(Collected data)
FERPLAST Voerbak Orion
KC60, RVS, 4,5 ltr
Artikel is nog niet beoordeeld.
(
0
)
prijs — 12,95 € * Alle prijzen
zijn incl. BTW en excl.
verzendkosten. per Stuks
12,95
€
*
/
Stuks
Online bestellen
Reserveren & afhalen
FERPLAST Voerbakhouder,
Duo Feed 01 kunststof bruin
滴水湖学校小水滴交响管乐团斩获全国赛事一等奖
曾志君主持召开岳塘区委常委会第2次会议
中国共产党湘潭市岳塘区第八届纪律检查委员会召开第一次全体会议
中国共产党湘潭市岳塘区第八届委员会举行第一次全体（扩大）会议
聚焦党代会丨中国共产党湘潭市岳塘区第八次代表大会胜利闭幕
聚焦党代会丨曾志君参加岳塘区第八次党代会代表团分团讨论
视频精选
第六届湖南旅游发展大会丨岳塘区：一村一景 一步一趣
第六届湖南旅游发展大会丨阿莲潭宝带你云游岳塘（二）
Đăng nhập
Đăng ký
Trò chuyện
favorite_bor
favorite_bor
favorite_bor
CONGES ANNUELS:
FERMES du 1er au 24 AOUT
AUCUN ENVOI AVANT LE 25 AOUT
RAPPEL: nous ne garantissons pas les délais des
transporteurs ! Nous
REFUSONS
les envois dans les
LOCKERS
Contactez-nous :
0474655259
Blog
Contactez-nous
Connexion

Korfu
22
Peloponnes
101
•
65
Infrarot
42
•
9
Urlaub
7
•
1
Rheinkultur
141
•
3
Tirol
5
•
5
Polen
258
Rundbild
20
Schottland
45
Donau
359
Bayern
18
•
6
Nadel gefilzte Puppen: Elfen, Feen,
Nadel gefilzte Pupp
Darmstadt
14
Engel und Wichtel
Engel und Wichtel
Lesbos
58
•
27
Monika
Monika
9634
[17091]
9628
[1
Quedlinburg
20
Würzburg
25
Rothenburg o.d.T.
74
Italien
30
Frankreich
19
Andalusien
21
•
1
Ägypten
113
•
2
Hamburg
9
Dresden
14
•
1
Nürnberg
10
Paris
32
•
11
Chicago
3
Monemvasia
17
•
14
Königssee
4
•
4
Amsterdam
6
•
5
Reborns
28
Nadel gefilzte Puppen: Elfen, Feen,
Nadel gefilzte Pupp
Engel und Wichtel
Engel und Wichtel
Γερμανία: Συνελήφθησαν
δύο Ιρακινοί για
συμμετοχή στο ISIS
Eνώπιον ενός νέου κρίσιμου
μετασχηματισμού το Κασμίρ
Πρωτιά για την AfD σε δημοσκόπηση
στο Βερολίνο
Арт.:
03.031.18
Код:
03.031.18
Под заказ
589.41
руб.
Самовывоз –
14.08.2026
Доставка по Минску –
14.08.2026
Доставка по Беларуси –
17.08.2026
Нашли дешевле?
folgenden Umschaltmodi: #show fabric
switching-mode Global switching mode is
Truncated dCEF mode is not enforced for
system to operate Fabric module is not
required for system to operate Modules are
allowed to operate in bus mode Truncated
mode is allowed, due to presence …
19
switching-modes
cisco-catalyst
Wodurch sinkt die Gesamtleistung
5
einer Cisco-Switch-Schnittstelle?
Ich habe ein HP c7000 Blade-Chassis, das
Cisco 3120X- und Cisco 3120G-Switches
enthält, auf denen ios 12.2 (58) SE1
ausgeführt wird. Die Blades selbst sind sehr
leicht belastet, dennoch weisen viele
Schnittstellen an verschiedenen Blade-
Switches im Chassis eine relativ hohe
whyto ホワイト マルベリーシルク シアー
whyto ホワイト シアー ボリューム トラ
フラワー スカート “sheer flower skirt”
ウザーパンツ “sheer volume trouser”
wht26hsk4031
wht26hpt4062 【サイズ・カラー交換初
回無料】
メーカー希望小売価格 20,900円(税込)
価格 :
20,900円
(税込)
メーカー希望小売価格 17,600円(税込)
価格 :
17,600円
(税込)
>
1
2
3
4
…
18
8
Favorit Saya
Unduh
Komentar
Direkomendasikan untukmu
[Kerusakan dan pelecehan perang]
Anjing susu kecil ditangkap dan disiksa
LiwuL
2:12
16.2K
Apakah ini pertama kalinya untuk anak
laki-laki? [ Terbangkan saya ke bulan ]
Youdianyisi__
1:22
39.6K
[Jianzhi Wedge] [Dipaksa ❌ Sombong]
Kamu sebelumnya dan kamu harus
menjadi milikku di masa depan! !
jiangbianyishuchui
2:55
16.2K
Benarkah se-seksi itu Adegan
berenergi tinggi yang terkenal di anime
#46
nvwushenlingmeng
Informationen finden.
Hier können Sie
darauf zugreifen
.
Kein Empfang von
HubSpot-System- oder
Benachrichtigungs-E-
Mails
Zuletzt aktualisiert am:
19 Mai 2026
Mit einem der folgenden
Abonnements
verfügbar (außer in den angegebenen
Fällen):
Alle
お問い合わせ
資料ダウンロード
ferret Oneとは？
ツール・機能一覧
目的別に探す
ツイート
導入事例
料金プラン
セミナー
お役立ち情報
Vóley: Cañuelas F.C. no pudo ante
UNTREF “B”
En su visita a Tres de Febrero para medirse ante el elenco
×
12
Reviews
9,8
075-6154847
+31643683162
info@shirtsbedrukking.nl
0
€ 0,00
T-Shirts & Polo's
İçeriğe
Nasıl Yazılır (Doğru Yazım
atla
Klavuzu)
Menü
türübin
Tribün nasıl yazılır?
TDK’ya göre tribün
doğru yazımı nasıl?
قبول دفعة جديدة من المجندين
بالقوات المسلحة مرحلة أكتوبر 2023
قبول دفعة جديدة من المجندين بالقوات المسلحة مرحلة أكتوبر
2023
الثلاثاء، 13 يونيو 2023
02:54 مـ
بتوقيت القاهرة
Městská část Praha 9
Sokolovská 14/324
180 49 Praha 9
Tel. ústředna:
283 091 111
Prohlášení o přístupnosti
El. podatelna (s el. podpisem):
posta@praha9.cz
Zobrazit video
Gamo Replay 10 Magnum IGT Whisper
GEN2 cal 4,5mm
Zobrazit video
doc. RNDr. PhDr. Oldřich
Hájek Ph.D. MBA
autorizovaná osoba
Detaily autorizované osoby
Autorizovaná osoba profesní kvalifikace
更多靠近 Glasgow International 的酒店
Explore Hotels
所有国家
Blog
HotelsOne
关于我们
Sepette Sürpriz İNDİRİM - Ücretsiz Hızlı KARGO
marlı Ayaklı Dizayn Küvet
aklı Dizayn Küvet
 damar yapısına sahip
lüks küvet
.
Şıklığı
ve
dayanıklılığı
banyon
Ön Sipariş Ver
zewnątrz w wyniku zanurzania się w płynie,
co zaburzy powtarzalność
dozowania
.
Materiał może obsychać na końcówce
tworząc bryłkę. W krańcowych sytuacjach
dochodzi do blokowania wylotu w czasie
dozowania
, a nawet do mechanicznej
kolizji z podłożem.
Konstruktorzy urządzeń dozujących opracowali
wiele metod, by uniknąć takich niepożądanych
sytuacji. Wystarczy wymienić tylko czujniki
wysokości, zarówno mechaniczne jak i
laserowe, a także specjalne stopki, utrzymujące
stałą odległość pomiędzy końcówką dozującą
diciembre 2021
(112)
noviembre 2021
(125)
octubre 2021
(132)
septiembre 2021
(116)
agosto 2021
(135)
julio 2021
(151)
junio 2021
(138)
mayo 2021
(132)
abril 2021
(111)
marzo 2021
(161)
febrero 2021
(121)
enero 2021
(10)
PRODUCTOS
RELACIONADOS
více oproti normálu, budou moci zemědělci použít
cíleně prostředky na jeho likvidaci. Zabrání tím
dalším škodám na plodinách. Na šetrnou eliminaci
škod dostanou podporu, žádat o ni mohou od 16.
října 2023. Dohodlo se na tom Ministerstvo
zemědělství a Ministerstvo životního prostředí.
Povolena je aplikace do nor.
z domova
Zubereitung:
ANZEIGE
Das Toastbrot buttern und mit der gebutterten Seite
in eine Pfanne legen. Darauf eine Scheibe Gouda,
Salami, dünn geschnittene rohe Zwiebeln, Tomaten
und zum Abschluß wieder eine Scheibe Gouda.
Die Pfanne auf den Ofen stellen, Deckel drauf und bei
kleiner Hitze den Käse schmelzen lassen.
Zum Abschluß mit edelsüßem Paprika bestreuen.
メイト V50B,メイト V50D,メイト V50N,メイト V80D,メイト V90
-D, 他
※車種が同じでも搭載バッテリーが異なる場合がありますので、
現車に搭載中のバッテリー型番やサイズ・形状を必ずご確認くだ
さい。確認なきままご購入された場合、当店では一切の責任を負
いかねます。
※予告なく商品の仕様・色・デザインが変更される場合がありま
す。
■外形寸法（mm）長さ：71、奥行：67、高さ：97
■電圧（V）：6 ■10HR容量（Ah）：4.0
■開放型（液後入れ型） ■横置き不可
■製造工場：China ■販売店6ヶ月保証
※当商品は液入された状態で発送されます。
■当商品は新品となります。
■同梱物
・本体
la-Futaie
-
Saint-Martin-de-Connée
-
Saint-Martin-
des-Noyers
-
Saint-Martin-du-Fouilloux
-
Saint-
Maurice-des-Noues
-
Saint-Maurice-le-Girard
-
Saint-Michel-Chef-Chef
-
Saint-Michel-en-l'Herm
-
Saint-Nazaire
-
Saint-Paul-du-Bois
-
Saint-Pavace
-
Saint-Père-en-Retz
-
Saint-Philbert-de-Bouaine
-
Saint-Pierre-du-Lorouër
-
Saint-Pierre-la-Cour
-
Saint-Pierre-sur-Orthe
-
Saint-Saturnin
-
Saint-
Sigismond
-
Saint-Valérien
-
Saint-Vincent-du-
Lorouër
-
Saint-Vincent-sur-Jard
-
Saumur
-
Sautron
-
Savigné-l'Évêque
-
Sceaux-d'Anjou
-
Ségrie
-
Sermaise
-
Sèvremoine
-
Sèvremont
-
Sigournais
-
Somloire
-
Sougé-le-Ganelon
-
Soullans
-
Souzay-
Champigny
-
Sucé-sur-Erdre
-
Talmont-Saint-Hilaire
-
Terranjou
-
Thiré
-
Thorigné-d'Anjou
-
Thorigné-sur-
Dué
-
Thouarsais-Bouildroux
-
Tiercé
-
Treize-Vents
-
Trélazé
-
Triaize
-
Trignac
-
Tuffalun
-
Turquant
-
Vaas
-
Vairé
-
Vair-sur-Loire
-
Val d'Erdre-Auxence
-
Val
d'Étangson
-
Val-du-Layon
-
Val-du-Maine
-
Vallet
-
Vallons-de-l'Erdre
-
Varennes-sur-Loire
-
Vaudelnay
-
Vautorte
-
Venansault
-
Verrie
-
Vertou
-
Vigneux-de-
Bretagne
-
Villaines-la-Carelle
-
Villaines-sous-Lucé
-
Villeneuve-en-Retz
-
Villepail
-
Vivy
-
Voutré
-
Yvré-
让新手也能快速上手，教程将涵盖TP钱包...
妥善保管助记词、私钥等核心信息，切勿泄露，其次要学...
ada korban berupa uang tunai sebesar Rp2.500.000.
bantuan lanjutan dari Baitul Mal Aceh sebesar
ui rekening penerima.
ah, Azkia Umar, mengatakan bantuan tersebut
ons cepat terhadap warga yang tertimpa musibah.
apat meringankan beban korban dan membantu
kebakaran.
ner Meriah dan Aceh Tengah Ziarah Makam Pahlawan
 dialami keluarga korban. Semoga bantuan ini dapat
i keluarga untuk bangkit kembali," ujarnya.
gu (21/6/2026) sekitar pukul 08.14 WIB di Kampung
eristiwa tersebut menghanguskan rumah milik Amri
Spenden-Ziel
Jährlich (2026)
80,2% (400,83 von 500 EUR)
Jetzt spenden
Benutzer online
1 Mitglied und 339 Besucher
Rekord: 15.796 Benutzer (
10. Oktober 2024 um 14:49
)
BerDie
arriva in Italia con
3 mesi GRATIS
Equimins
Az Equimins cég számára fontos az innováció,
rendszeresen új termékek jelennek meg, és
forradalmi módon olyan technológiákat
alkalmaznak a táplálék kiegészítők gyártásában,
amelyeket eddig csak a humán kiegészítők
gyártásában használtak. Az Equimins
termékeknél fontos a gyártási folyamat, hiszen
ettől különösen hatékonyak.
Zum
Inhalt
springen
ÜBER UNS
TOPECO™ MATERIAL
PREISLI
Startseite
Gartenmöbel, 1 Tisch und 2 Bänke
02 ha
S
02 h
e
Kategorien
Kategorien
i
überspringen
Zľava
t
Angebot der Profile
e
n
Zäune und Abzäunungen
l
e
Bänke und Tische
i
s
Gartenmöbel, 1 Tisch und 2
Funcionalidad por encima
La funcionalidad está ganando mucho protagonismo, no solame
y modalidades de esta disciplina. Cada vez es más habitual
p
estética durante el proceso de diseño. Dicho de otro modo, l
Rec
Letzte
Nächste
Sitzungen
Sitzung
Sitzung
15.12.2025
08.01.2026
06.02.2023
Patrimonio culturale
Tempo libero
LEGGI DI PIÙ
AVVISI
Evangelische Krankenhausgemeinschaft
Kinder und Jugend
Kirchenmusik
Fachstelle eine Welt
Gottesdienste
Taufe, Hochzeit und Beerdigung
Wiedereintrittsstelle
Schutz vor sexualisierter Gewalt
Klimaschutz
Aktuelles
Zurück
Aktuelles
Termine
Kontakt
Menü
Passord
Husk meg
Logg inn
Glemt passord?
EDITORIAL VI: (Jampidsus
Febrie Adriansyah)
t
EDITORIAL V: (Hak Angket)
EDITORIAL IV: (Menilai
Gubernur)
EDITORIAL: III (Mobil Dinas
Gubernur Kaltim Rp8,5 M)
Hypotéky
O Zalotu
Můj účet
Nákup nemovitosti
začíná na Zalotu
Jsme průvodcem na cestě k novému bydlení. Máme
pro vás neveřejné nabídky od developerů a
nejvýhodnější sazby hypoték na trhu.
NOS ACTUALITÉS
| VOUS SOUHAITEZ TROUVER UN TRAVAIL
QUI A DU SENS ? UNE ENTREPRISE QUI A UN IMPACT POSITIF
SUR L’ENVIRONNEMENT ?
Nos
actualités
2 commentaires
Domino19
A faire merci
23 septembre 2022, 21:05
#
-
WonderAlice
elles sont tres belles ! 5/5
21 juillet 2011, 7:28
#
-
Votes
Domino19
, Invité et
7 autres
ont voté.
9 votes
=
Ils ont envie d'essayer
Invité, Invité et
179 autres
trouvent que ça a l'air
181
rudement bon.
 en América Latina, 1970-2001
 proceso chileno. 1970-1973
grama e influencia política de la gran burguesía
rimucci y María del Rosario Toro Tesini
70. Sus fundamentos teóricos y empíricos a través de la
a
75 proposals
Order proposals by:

Request
Please return every line of the records that contains the word "switching".

Task result
switching-mode Global switching mode is
switching-modes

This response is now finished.